Controlling the reaction network of Ni/silica derived conversion of bio-oil surrogate guaiacol

Replacing fossil carbon sources with green bio-oils is a promising route to switch to a sustainable chemical in-dustry, although their high oxygen contents are challenging. Catalytic hydrodeoxygenation is a favored route to upgrade bio-oils to renewable fuels and basic chemicals. In this work, we investigated Ni/SiO2 catalysts with differing metal dispersity in continuous mode conversion of guaiacol with a statistical experimental design for 250 degrees C to 400 degrees C, 2 h up to 5 h time on stream (ToS) and subsequently different residence time besides other parameters. While low temperature (250 degrees C) promotes cyclohexanol formation from guaiacol, high temperature (400 degrees C) inhibits hydrogenation, leading to phenol and methane. For medium temperature (340 degrees C), the selectivity for cyclohexanone increases.
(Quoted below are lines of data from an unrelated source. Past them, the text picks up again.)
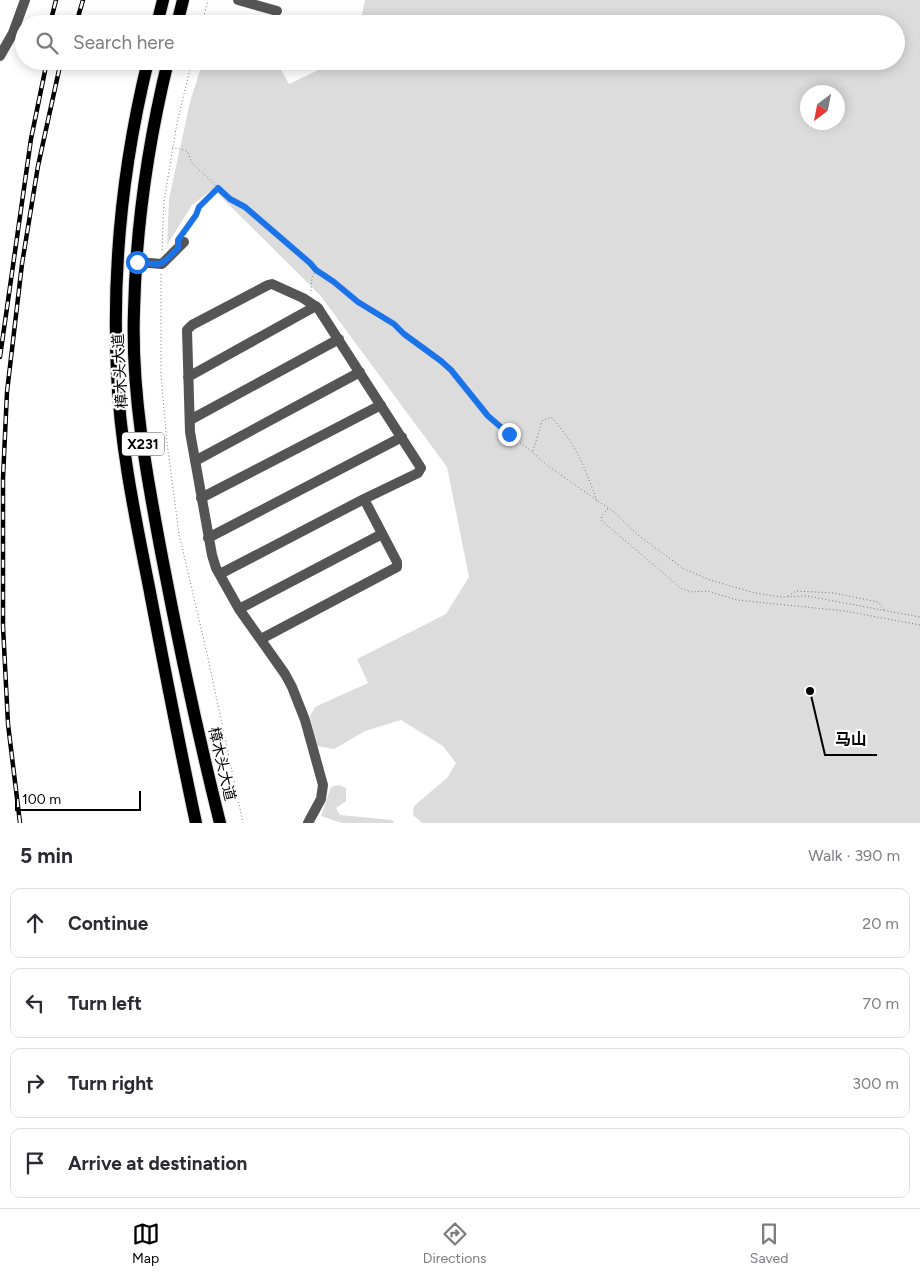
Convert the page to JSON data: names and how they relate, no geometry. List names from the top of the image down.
{
  "streets": {
    "main road": ["樟木头大道", "X231"]
  },
  "places": ["马山"],
  "scale_bar": "100 m",
  "north": "bottom left",
  "page": {
    "search": "Search here",
    "scale": "100 m",
    "heading": ["5 min", "Walk · 390 m"],
    "list": [
      ["Continue", "20 m"],
      ["Turn left", "70 m"],
      ["Turn right", "300 m"],
      "Arrive at destination"
    ],
    "nav": ["Map", "Directions", "Saved"]
  }
}
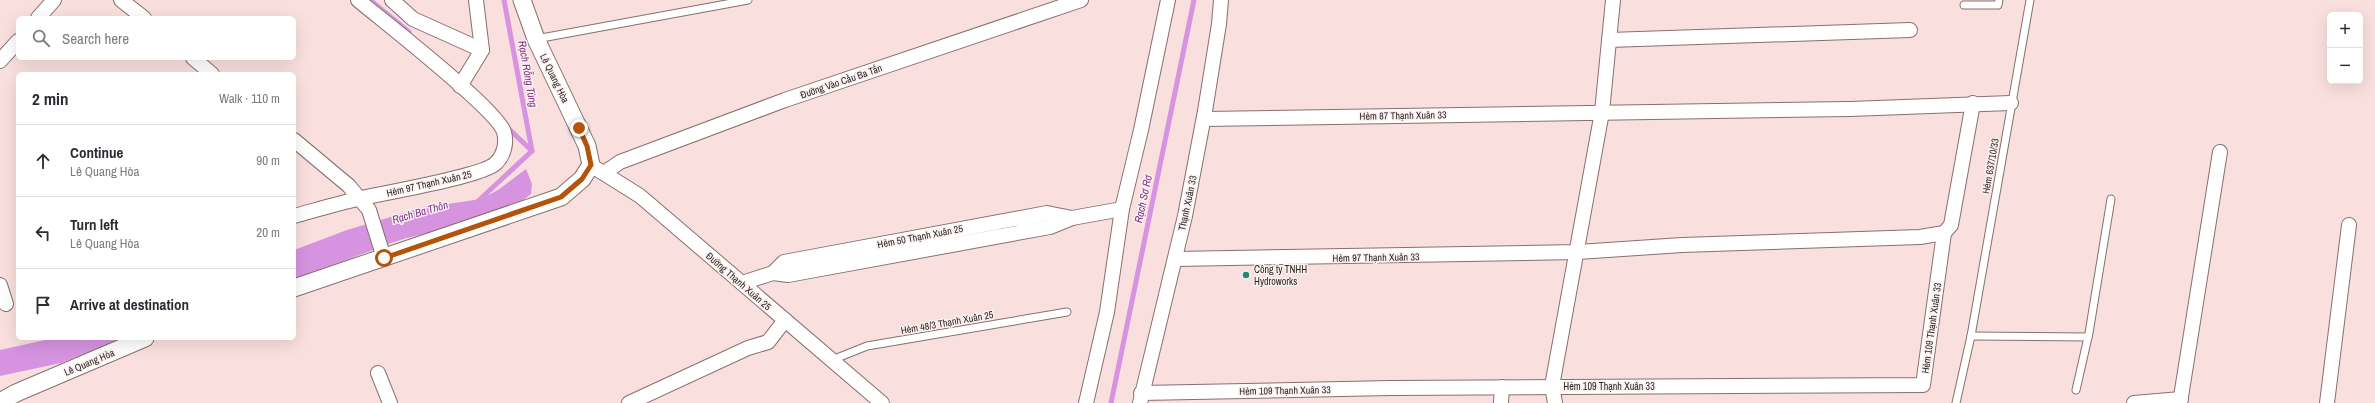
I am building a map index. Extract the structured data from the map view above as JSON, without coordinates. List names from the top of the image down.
{
  "streets": {
    "street": [
      "Lê Quang Hòa",
      "Đường Vào Cầu Ba Tấn",
      "Hẻm 87 Thạnh Xuân 33",
      "Hẻm 97 Thạnh Xuân 25",
      "Thạnh Xuân 33",
      "Hẻm 50 Thạnh Xuân 25",
      "Hẻm 97 Thạnh Xuân 33",
      "Đường Thạnh Xuân 25",
      "Hẻm 109 Thạnh Xuân 33"
    ],
    "lane": ["Hẻm 637/10/33", "Hẻm 48/3 Thạnh Xuân 25"]
  },
  "crossings": [
    ["Lê Quang Hòa", "Đường Vào Cầu Ba Tấn"],
    ["Lê Quang Hòa", "Đường Thạnh Xuân 25"],
    ["Đường Vào Cầu Ba Tấn", "Đường Thạnh Xuân 25"],
    ["Hẻm 87 Thạnh Xuân 33", "Hẻm 637/10/33"],
    ["Hẻm 87 Thạnh Xuân 33", "Thạnh Xuân 33"],
    ["Thạnh Xuân 33", "Hẻm 97 Thạnh Xuân 33"],
    ["Thạnh Xuân 33", "Hẻm 109 Thạnh Xuân 33"],
    ["Hẻm 50 Thạnh Xuân 25", "Đường Thạnh Xuân 25"],
    ["Hẻm 97 Thạnh Xuân 33", "Hẻm 109 Thạnh Xuân 33"],
    ["Đường Thạnh Xuân 25", "Hẻm 48/3 Thạnh Xuân 25"]
  ],
  "water": ["Rạch Rỗng Tùng", "Rạch Sơ Rơ", "Rạch Ba Thôn"],
  "places": ["Công ty TNHH Hydroworks"],
  "page": {
    "map_buttons": ["+", "−"],
    "search": "Search here",
    "heading": ["2 min", "Walk · 110 m"],
    "list": [
      ["Continue", "Lê Quang Hòa", "90 m"],
      ["Turn left", "Lê Quang Hòa", "20 m"],
      "Arrive at destination"
    ]
  }
}
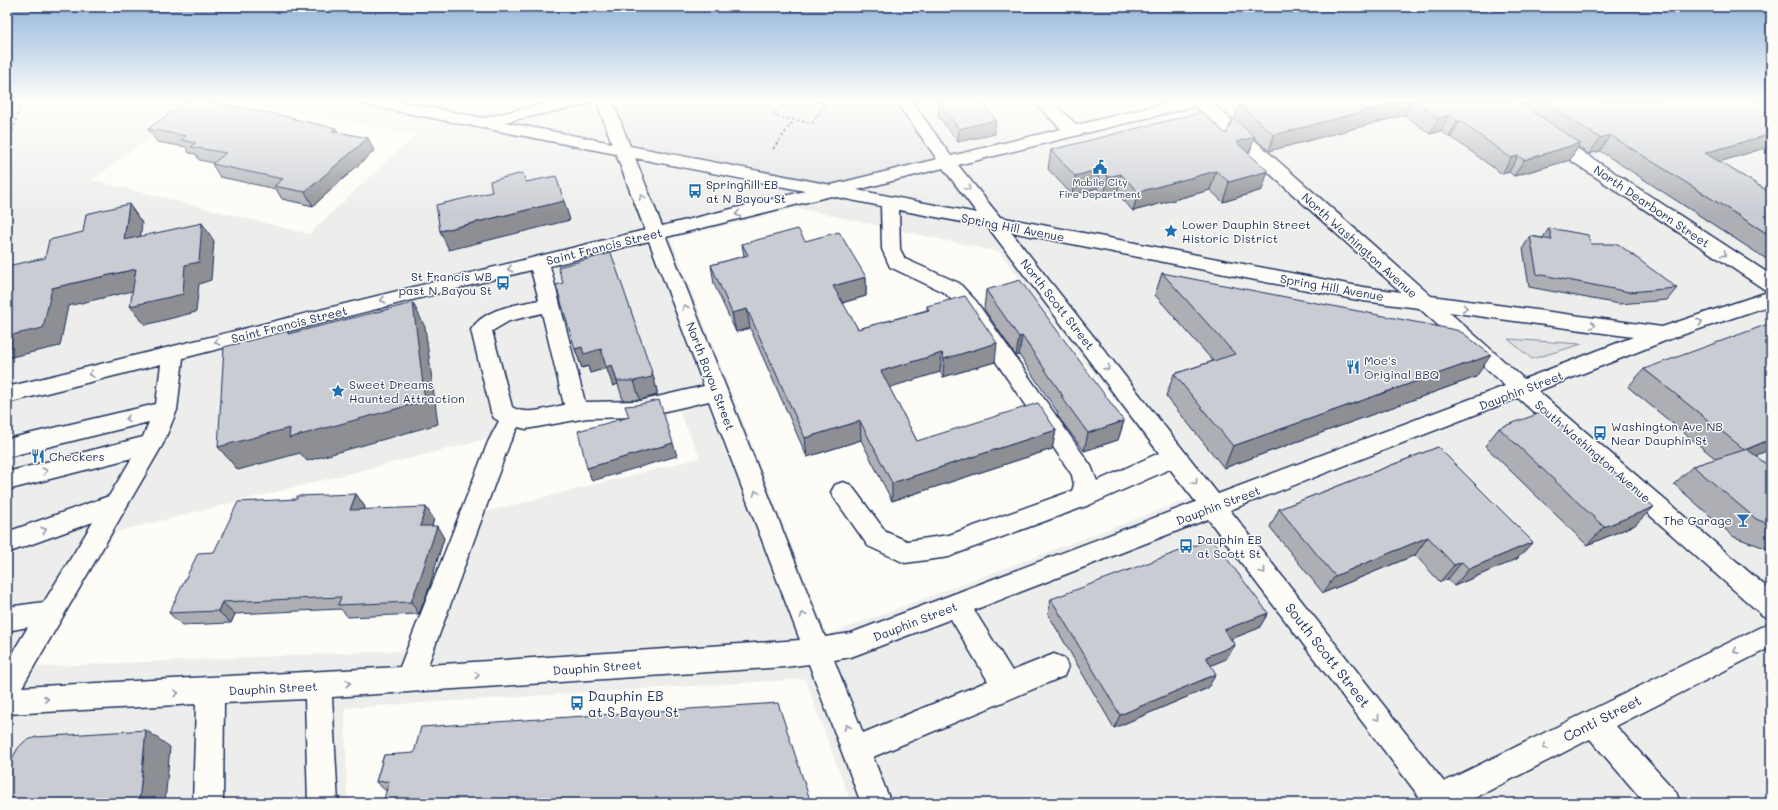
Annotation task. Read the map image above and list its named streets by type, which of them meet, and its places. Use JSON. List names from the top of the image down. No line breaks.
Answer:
{"streets":{"street":["North Dearborn Street","Spring Hill Avenue","North Washington Avenue","Saint Francis Street","North Scott Street","North Bayou Street","Dauphin Street","South Washington Avenue","South Scott Street","Conti Street"]},"crossings":[["Spring Hill Avenue","North Washington Avenue"],["Spring Hill Avenue","Saint Francis Street"],["Spring Hill Avenue","North Scott Street"],["Spring Hill Avenue","North Bayou Street"],["Spring Hill Avenue","Dauphin Street"],["North Washington Avenue","Dauphin Street"],["North Washington Avenue","South Washington Avenue"],["Saint Francis Street","North Scott Street"],["Saint Francis Street","North Bayou Street"],["North Scott Street","Dauphin Street"],["North Scott Street","South Scott Street"],["North Bayou Street","Dauphin Street"],["Dauphin Street","South Washington Avenue"],["Dauphin Street","South Scott Street"],["South Scott Street","Conti Street"]],"one_way":["North Dearborn Street","Dauphin Street","South Scott Street","Conti Street"],"places":{"public building":["Mobile City Fire Department"],"bus stop":["Springhill EB at N Bayou St","St Francis WB past N Bayou St","Washington Ave NB Near Dauphin St","Dauphin EB at Scott St","Dauphin EB at S Bayou St"],"place":["Lower Dauphin Street Historic District","Sweet Dreams Haunted Attraction"],"restaurant":["Moe's Original BBQ","Checkers"],"bar":["The Garage"]}}
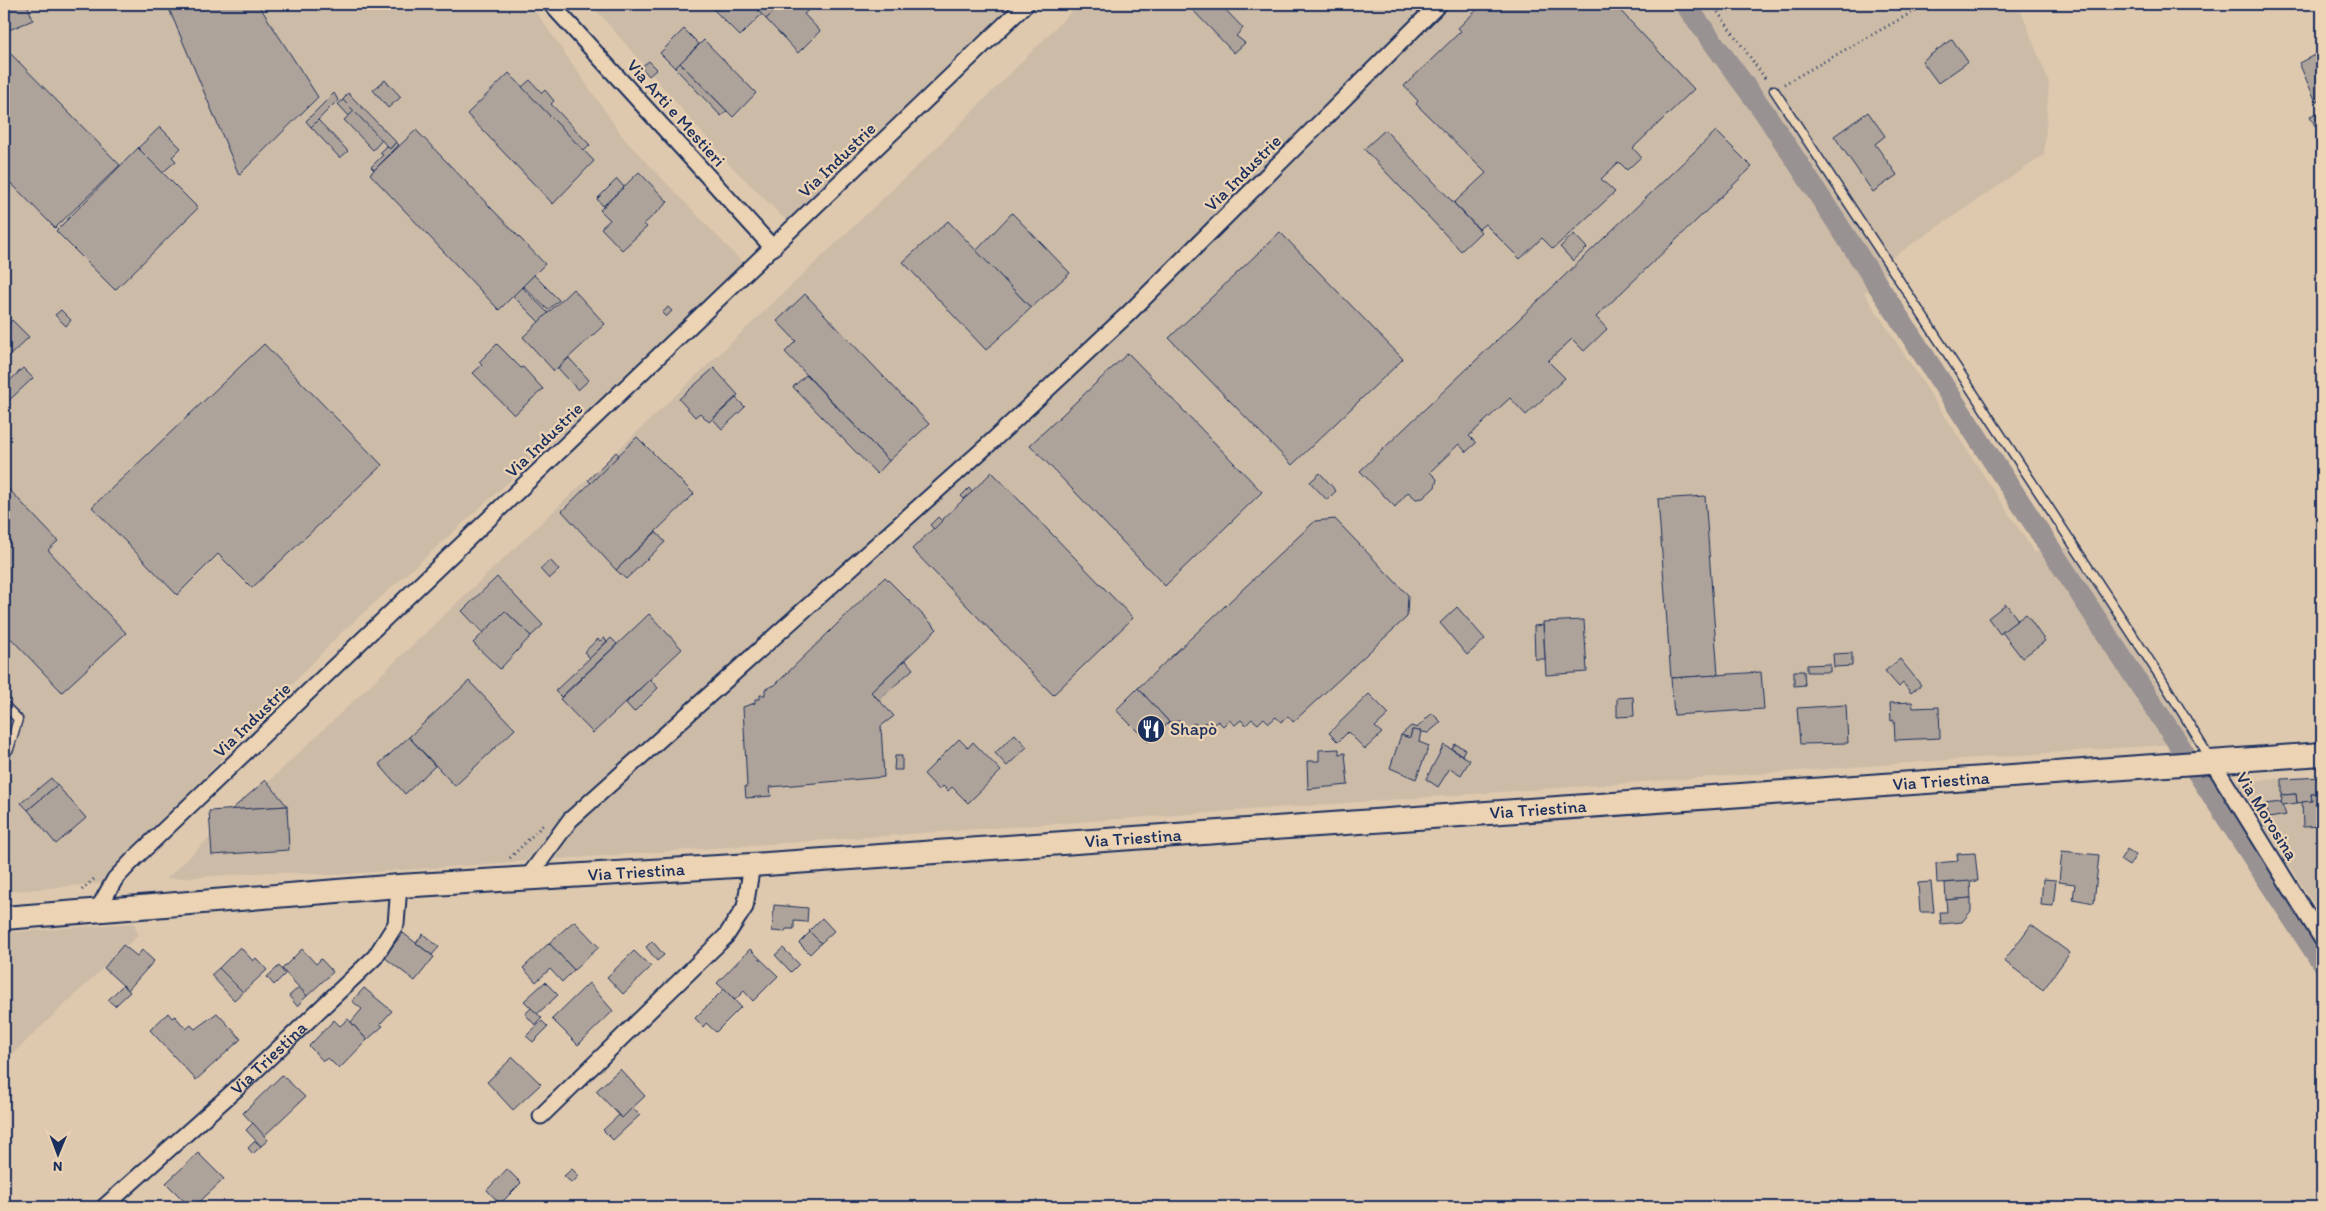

Cyclohexanol and cyclohexanone (KA-oil) are the industrial basis for polyamide 6. Furthermore, we clarified the role of 2-methoxycyclohexanol (2MC) in the reaction network to-wards KA-oil for continuous-mode operation. Statistical analysis was used to predict and optimize product selectivity and yield, leading to the best yield of cyclohexanone/-ol at 327.5 degrees C, low ToS, medium residence time, high particle dispersity, and medium hydrogen pressure (15 bar(g)).